**Task to carry out**
Whenever a line carries the word "connection", pull it out of the entries.

**Records provided**
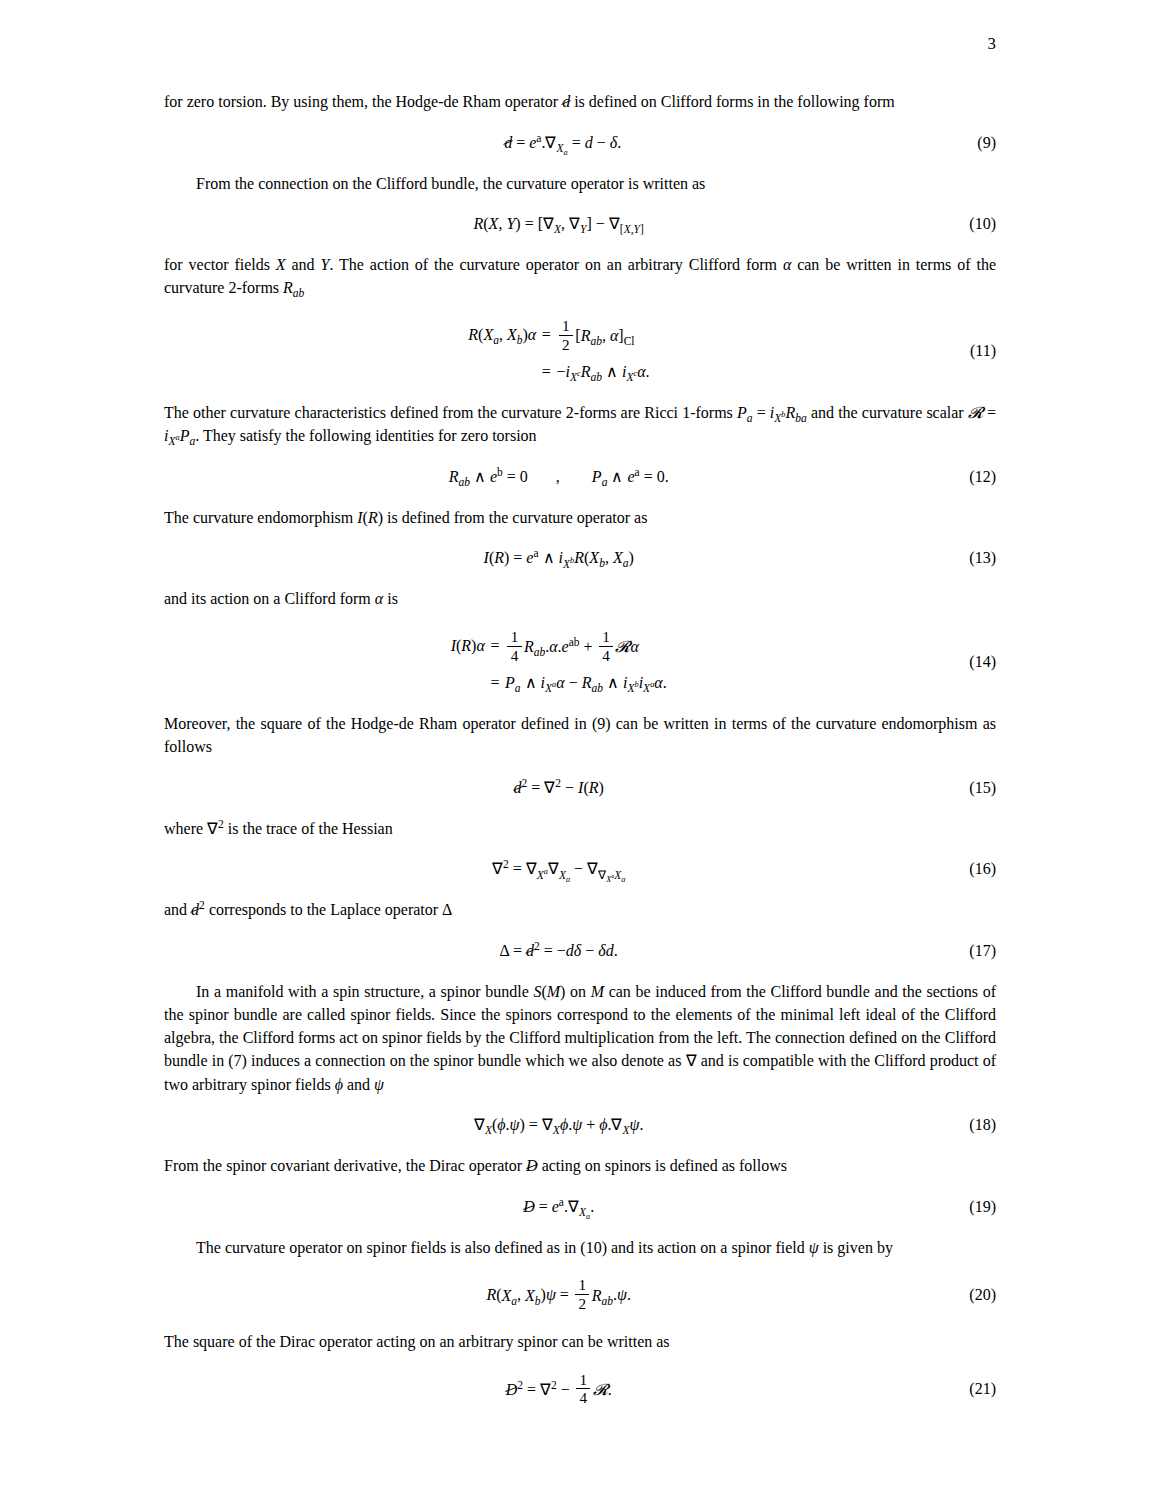3
for zero torsion. By using them, the Hodge-de Rham operator d is defined on Clifford forms in the following form
d = ea.∇Xa = d − δ.
(9)
From the connection on the Clifford bundle, the curvature operator is written as
R(X, Y) = [∇X, ∇Y] − ∇[X,Y]
(10)
for vector fields X and Y. The action of the curvature operator on an arbitrary Clifford form α can be written in terms of the curvature 2-forms Rab
R(Xa, Xb)α = 12[Rab, α]Cl = −iXcRab ∧ iXcα.
(11)
The other curvature characteristics defined from the curvature 2-forms are Ricci 1-forms Pa = iXbRba and the curvature scalar 𝓡 = iXaPa. They satisfy the following identities for zero torsion
Rab ∧ eb = 0 , Pa ∧ ea = 0.
(12)
The curvature endomorphism I(R) is defined from the curvature operator as
I(R) = ea ∧ iXbR(Xb, Xa)
(13)
and its action on a Clifford form α is
I(R)α = 14 Rab.α.eab + 14 𝓡α = Pa ∧ iXaα − Rab ∧ iXbiXaα.
(14)
Moreover, the square of the Hodge-de Rham operator defined in (9) can be written in terms of the curvature endomorphism as follows
d2 = ∇2 − I(R)
(15)
where ∇2 is the trace of the Hessian
∇2 = ∇Xa∇Xa − ∇∇XaXa
(16)
and d2 corresponds to the Laplace operator Δ
Δ = d2 = −dδ − δd.
(17)
In a manifold with a spin structure, a spinor bundle S(M) on M can be induced from the Clifford bundle and the sections of the spinor bundle are called spinor fields. Since the spinors correspond to the elements of the minimal left ideal of the Clifford algebra, the Clifford forms act on spinor fields by the Clifford multiplication from the left. The connection defined on the Clifford bundle in (7) induces a connection on the spinor bundle which we also denote as ∇ and is compatible with the Clifford product of two arbitrary spinor fields ϕ and ψ
∇X(ϕ.ψ) = ∇Xϕ.ψ + ϕ.∇Xψ.
(18)
From the spinor covariant derivative, the Dirac operator D acting on spinors is defined as follows
D = ea.∇Xa.
(19)
The curvature operator on spinor fields is also defined as in (10) and its action on a spinor field ψ is given by
R(Xa, Xb)ψ = 12 Rab.ψ.
(20)
The square of the Dirac operator acting on an arbitrary spinor can be written as
D2 = ∇2 − 14 𝓡.
(21)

**Reply**
From the connection on the Clifford bundle, the curvature operator is written as
In a manifold with a spin structure, a spinor bundle S(M) on M can be induced from the Clifford bundle and the sections of the spinor bundle are called spinor fields. Since the spinors correspond to the elements of the minimal left ideal of the Clifford algebra, the Clifford forms act on spinor fields by the Clifford multiplication from the left. The connection defined on the Clifford bundle in (7) induces a connection on the spinor bundle which we also denote as ∇ and is compatible with the Clifford product of two arbitrary spinor fields ϕ and ψ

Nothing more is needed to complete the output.